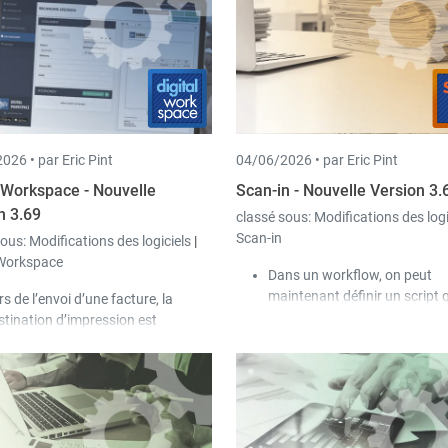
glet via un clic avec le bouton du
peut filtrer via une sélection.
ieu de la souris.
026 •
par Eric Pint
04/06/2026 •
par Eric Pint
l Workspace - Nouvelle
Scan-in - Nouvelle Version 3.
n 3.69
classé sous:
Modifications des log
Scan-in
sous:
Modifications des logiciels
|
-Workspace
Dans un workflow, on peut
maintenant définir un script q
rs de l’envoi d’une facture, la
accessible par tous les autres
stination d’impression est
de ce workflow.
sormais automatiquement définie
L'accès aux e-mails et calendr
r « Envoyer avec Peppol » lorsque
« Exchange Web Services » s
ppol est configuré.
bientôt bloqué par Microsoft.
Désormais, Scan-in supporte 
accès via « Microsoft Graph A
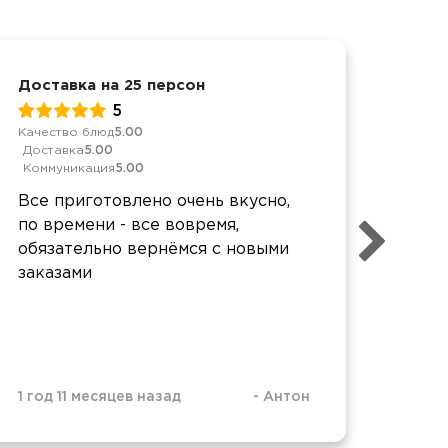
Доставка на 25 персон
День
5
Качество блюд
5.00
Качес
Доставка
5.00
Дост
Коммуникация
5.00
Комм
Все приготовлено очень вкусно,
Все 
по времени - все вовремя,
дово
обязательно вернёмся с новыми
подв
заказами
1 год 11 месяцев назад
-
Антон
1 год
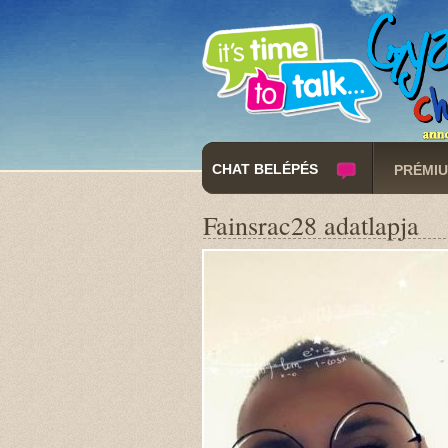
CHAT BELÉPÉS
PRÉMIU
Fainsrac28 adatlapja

* * * * * * *

## EXERCISE BRIEF
Copy out every line above where "Nouvelle" is present.

## RESULT
l Workspace - Nouvelle
Scan-in - Nouvelle Version 3.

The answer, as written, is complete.